Un gruppo di ricercatori dell’Università La Sapienza di Roma ha ideato un nuovo metodo per individuare quali cibi fanno ingrassare maggiormente rispetto ad altri. Il punto di partenza è stato appurare come non abbia molta importanza calcolare il numero di calorie assunte durante un pasto.
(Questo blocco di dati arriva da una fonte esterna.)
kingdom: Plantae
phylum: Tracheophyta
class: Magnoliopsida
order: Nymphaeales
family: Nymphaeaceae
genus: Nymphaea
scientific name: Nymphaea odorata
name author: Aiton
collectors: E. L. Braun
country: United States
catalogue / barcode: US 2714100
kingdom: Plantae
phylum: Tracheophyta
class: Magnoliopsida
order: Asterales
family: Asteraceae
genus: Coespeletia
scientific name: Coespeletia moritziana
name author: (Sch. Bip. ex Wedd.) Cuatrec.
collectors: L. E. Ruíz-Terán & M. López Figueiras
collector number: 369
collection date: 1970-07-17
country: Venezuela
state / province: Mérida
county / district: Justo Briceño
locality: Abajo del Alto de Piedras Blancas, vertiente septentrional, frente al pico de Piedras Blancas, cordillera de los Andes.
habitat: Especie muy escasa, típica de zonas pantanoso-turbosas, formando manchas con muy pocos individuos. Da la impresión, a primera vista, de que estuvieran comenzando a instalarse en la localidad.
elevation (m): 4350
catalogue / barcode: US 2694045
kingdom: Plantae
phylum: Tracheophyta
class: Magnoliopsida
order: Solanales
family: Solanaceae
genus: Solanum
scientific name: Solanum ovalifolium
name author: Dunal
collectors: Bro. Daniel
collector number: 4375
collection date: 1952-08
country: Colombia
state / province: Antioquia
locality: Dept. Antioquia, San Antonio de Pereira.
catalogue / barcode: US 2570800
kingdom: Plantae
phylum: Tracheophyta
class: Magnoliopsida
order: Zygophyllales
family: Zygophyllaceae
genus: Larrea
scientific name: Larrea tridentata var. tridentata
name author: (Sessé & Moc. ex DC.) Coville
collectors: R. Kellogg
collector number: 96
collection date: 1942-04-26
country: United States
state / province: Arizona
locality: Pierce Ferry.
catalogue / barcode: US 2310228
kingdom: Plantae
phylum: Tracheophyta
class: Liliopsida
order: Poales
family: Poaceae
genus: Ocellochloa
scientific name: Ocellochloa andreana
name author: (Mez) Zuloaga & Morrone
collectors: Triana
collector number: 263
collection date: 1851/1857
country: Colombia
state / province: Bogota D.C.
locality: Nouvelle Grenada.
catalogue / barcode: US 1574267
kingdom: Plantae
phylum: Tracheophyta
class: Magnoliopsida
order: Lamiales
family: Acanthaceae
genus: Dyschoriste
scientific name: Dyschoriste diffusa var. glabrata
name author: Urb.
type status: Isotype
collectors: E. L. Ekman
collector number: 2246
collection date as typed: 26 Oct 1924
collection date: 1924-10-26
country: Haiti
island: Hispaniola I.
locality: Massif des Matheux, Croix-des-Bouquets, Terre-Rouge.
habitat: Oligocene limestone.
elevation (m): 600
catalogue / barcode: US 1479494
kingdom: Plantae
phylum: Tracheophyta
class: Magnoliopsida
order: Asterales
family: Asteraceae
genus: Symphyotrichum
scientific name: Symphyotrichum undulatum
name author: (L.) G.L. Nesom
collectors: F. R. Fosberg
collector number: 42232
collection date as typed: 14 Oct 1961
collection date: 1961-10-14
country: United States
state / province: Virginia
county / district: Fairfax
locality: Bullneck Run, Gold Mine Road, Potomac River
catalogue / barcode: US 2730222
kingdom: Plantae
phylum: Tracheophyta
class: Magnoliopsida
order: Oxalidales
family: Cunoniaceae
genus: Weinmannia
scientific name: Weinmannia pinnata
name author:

I ricercatori hanno studiato un gruppo di 120 persone distribuite uniformemente tra vegetariani, vegani, latto-ovo-vegetariani, compresi anche magri onnivori e obesi onnivori, e ne hanno valutato le loro abitudini alimentari. Questi soggetti consumavano quantità caloriche sovrapponibili e avevano tutti una certa costanza nel praticare esercizio fisico.Come calcolare l'iqd

Grazie a questi dati si è potuto concludere che ciò che faceva la differenza nella loro alimentazione non era il numero di calorie introdotte ma la qualità dei cibi scelti. Si è potuti arrivare, quindi, a stabilire un IQD ovvero :l’indice di qualità della dieta.

Lo scopo è stato quello di mettere a punto un menù perfetto per tutti che prevedesse l’eliminazione o il consumo ridotto di glicidi, carboidrati, formaggi grassi, zuccheri e grassi saturi, principali responsabili dell’aumento di peso, e di contro un aumento nel consumo di fibre e contenute nelle verdure e nei cereali integrali. Per calcolare l’IQD esiste anche una formula infallibile: sarà necessario moltiplicare l’apporto di carboidrati e zuccheri (glicidi) per quello dei grassi saturi e dividere il risultato per la quantità di fibre consumate.